:: Dataset entries ::

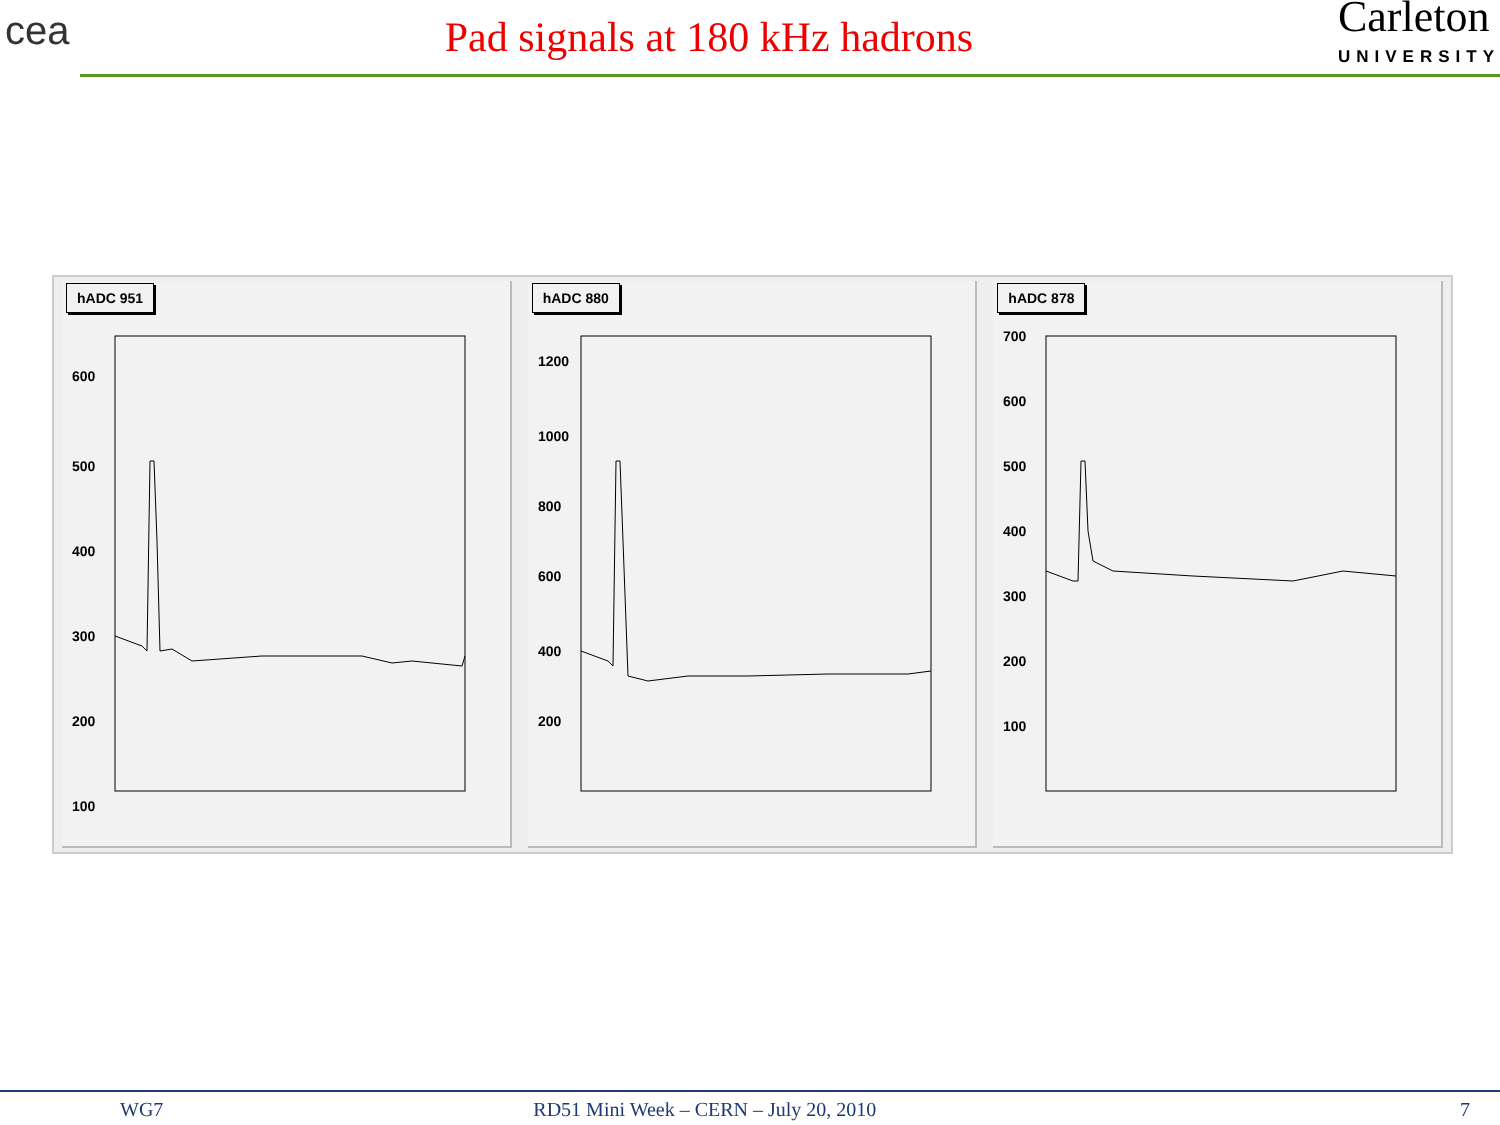cea
Pad signals at 180 kHz hadrons
Carleton
UNIVERSITY
hADC 951
600
500
400
300
200
100
hADC 880
1200
1000
800
600
400
200
hADC 878
700
600
500
400
300
200
100
WG7 RD51 Mini Week – CERN – July 20, 2010 7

:: Exercise details ::
Transcribe every entry above exactly as it stands, but skip the images.

:: Reply to the task ::
cea
Pad signals at 180 kHz hadrons
Carleton
UNIVERSITY
hADC 951
600
500
400
300
200
100
hADC 880
1200
1000
800
600
400
200
hADC 878
700
600
500
400
300
200
100
WG7 RD51 Mini Week – CERN – July 20, 2010 7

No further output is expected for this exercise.